Mes débuts en peinture (2004-2005)
J’ai d’abord été une artiste du dimanche, bien que, lorsque j’étais enfant, je souhaitais devenir religieuse ou peintre. De nature curieuse, la vie m’a poussée à étudier dans divers domaines : archéologie, études classiques (grec, latin), pédagogie, arts et même administration. J’ai aussi voyagé dans ma jeunesse, surtout en solitaire : travailler à Londres, parcourir l’Espagne à vélo, visiter l’Asie, étudier en Nouvelle-Zélande, et surtout… le Costa Rica, où j’ai passé trois années de ma vie. C’est là, au cœur de la forêt tropicale, que ma passion pour l’art s’est affirmée.
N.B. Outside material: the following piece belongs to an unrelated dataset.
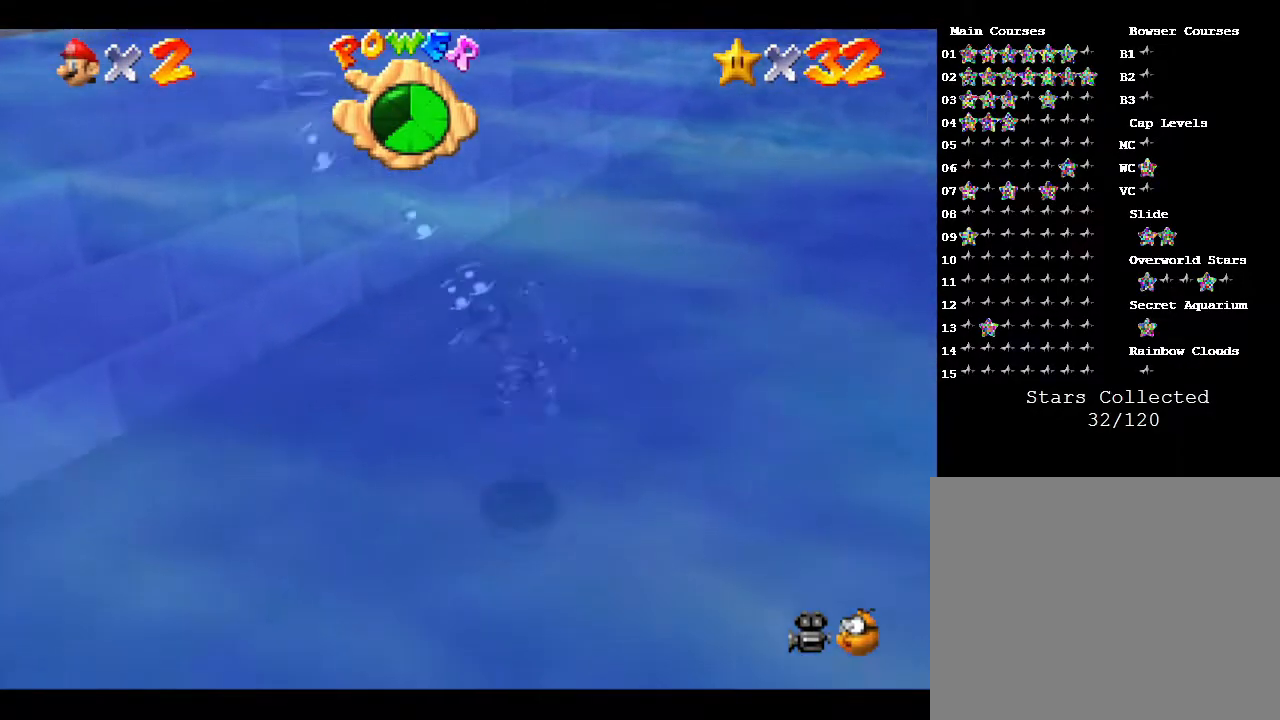
{"buttons": ["A"], "left_stick": "center", "events": [[350, "A", "down"]]}
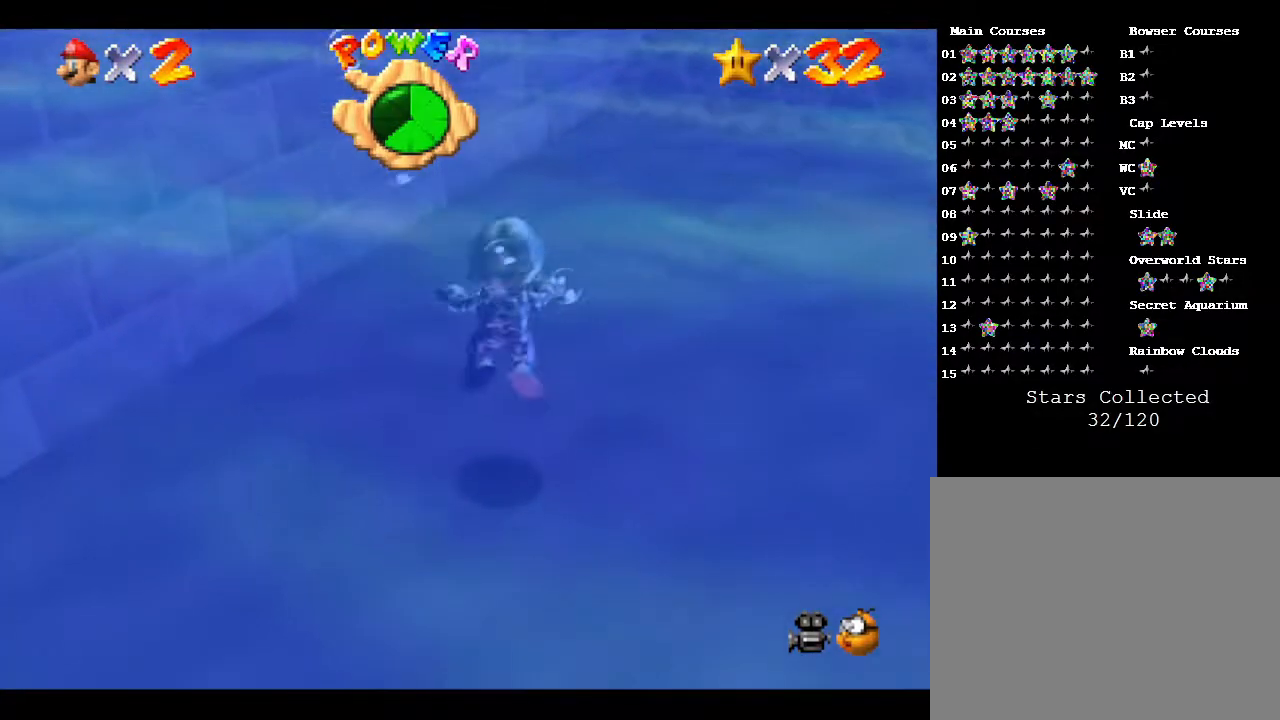
{"buttons": [], "left_stick": "down-right", "events": [[250, "left_stick", "right"], [300, "left_stick", "down-right"], [350, "A", "up"]]}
Santa Elena, Monterverde, Costa Rica

Boutique du Centre d'art

Atelier du centre d'art
Un espace de création libre et instinctif
J’avais choisi Monteverde, un petit village perché dans la forêt tropicale, pour effectuer mon terrain de maîtrise. Ce village du Costa Rica était particulièrement intéressant, car les Quakers y avaient construit un institut affilié à des universités, offrant ainsi un environnement intellectuel qui me plaisait. Par-dessus tout, ils avaient créé un centre d’art communautaire où j’ai finalement passé le cœur de mes journées.
Quand on est payé 2 $ de l’heure, mieux vaut choisir quelque chose qui nous plaît… Pour moi, c’était ce centre. J’y ai commencé comme bénévole, et j’ai rapidement été cataloguée d’artiste par les gens du village.
Le centre communautaire disposait d’un atelier de céramique et d’une boutique d’artisanat local. J'y ai passé des heures sur les tours de potier, expérimentant de manière autodidacte le travail de la terre — une activité très zen et ressourssante. Chaque pièce était une surprise : les formes naissaient spontanément sous mes doigts, parfois harmonieuses, parfois imprévisibles, mais toujours porteuses d'une énergie propre.
Un jour, une artiste américaine est venue donner un cours de peinture à l’huile dans cet environnement enchanteur, où la vie en pleine nature prend tout son sens. C’est là que j’ai découvert, en me comparant aux autres, que j’avais un certain talent naturel. Loin des magasins de matériel artistique, nous avons fabriqué nos toiles à partir de matériaux environnants : bois, tissus, clous. Cette expérience m’a amenée à me questionner sur la nature même de la création — un questionnement qui s’est poursuivi à mon retour au Québec. J’ai surtout compris que la création pouvait naître du vide, et que rien ne pouvait nous empêcher de créer.
Peinture réalisée au Costa Rica. Vue du centre d’art communautaire, depuis l’atelier de céramique (2006). On y sent bien la lumière du jour, la lumière étincelante du midi.
La première vente : une porte vers l'inattendu
Le centre communautaire me permettait de pratiquer mon art, mais aussi de le vendre. J’y ai exposé mes tableaux et reçu de bons commentaires de la part d’une artiste quaker locale reconnue. J’ai également mis en vente, dans la boutique, des colliers de bois inspirés par une artiste colombienne qui vivait de son art.
Quelle ne fut pas ma surprise le jour où une cliente est passée à la caisse en tenant, dans ses mains, un de mes colliers. L’idée que quelqu’un veuille débourser 15 $ pour une de mes créations m’a secouée, foudroyée. Jusqu’alors, ma route semblait bien tracée : celle des études, du savoir structuré, du travail intellectuel. Mais en échangeant ces quelques dollars contre une création issue de mon intuition, j’ai pris conscience d’une autre possibilité. Créer n’était plus seulement une expression personnelle : c’était une force capable de toucher les autres. Et certains sont prêts à payer pour mon travail.
Les 15 dollars que j’ai reçus ce jour-là n’étaient pas une simple somme d’argent. Ils représentaient l’ouverture d’une voie que je n’avais jamais envisagée. Un autre chemin s’esquissait — un chemin que je ne voyais pas depuis le Canada, mais qui finirait par s’imposer.

2005. J’avais exposé mes premiers colliers sur un panneau de bois dans le centre d’art communautaire. La dame a acheté le collier brun, au centre.